GIVEN DATA:
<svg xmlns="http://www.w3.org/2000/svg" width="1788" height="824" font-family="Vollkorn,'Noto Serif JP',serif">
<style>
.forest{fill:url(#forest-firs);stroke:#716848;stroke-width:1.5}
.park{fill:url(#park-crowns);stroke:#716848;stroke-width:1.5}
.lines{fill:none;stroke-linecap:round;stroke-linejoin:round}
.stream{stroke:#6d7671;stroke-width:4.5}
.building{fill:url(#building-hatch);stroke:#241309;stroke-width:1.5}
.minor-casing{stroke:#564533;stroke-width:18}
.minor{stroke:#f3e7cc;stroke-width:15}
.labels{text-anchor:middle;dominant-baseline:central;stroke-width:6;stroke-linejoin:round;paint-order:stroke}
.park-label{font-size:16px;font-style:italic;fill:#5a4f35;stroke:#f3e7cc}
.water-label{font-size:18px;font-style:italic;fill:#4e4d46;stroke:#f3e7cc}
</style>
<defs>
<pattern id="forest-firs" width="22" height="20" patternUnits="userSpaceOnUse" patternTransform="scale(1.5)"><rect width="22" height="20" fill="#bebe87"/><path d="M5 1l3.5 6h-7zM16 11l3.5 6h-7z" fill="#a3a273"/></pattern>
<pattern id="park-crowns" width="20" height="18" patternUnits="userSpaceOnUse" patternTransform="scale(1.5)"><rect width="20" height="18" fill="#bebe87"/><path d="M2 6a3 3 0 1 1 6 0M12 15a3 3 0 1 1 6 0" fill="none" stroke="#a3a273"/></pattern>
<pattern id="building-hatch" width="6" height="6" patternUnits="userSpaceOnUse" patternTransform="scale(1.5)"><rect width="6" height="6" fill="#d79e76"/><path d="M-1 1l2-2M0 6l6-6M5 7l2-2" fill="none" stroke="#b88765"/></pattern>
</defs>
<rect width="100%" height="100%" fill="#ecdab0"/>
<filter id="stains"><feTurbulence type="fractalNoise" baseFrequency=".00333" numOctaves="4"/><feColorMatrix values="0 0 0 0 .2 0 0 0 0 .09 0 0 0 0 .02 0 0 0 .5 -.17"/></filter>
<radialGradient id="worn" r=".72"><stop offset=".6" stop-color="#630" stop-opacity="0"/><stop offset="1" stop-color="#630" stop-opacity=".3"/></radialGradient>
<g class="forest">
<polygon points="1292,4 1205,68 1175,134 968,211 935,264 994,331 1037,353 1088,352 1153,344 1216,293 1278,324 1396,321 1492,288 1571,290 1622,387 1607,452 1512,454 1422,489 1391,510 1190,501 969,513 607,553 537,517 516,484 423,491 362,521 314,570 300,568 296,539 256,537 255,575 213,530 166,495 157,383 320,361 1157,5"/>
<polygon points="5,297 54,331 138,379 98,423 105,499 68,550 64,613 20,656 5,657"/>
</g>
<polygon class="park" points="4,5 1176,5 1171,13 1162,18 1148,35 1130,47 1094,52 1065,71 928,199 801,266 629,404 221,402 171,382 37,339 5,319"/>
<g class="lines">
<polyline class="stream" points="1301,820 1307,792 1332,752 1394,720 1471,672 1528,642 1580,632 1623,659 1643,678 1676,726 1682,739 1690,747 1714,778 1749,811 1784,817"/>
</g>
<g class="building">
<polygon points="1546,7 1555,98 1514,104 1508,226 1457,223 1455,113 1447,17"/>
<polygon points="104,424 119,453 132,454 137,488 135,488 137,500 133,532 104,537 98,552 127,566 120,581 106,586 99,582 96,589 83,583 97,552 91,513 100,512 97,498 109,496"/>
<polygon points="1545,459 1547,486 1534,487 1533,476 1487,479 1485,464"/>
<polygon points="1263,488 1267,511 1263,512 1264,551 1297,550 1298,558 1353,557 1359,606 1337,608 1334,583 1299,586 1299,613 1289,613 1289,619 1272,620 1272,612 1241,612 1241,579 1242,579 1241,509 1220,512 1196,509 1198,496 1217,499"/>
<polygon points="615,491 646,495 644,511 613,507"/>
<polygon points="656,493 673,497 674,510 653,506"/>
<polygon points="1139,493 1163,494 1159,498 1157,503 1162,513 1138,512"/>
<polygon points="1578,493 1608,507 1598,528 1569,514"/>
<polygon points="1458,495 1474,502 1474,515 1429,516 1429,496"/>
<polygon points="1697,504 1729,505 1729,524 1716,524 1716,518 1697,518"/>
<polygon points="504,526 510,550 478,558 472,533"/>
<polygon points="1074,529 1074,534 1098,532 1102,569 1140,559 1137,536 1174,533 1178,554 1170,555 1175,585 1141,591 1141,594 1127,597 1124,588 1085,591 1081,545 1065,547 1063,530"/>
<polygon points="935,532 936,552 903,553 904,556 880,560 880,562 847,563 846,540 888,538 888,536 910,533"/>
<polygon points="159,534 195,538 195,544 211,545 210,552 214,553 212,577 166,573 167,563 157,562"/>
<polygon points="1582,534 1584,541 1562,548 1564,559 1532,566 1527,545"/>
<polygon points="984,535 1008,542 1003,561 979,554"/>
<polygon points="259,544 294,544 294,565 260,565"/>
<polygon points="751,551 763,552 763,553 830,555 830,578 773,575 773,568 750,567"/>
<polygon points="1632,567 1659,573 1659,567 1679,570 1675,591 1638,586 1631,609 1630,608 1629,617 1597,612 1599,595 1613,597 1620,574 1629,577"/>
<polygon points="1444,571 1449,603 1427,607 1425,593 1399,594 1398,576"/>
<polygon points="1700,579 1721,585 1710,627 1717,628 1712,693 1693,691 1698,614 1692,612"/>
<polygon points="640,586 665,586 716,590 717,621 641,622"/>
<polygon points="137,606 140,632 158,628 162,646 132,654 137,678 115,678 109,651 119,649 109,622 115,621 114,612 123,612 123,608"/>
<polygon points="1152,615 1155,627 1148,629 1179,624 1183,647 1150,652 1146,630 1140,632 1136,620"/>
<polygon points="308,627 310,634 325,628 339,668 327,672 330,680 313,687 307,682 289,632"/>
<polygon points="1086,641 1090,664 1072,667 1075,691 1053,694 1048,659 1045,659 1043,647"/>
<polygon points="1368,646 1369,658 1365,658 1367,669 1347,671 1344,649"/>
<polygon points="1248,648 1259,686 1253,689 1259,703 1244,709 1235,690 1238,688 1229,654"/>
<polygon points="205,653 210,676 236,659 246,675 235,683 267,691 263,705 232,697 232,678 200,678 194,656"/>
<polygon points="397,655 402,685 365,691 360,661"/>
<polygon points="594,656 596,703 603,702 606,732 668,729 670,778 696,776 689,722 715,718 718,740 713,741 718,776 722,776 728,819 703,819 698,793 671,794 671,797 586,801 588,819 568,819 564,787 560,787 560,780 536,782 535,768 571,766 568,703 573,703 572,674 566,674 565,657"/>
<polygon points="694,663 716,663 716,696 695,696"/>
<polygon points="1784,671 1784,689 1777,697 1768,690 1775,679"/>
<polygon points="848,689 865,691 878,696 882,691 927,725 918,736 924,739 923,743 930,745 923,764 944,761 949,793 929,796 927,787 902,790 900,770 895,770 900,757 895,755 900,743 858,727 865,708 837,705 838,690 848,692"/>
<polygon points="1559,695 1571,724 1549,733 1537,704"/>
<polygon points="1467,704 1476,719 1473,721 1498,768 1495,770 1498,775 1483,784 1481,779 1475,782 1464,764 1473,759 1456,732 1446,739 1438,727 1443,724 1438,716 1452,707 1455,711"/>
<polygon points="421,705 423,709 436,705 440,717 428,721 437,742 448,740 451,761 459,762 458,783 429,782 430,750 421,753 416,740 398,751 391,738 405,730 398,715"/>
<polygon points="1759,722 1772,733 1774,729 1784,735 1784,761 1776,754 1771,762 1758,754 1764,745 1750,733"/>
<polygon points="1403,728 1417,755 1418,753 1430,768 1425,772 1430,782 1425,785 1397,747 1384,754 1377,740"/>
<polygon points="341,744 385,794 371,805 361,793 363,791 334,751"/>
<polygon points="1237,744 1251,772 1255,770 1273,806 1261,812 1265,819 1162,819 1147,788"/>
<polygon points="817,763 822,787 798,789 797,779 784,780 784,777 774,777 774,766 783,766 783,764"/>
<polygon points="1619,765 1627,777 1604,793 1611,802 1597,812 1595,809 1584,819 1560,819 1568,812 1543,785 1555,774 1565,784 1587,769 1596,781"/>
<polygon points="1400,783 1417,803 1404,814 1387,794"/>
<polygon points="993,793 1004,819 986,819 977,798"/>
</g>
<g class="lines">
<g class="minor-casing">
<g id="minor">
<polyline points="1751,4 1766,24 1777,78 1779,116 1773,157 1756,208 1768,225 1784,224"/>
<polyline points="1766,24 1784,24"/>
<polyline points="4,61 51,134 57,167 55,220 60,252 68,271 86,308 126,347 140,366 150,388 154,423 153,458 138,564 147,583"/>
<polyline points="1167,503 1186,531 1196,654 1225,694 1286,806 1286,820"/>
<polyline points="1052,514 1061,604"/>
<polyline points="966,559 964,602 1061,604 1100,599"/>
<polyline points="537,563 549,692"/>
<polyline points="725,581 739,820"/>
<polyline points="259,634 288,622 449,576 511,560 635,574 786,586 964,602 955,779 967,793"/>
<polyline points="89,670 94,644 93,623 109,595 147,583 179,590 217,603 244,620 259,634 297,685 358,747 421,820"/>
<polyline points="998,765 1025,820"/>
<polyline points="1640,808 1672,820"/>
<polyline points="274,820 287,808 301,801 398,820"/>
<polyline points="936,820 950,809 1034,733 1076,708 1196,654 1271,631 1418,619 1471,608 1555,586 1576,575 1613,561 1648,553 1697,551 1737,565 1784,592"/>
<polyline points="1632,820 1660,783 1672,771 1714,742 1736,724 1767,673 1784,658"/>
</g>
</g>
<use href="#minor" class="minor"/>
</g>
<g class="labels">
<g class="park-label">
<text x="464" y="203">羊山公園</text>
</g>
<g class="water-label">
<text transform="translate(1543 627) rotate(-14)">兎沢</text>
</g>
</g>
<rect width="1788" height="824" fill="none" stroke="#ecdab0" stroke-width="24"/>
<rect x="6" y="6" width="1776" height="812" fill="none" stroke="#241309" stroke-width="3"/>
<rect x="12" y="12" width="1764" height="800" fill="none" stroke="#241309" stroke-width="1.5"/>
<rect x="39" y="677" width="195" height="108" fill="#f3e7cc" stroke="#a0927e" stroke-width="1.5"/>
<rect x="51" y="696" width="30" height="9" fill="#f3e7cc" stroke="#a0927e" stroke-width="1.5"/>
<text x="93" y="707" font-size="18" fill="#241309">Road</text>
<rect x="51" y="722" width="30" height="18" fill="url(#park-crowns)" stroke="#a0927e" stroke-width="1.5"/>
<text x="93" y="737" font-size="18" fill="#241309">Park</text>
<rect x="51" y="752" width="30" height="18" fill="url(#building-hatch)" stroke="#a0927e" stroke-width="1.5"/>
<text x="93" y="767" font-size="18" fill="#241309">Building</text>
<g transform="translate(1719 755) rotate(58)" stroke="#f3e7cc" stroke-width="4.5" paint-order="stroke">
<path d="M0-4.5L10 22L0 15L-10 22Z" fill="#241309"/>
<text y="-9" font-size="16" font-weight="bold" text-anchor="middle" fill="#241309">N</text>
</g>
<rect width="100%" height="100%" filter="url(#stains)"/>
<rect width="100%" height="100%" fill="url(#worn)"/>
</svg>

EXERCISE OBJECTIVE: Your answer must be a single number: the count of lines above that hold the word "worn".

ANSWER TO THIS PROBLEM: 2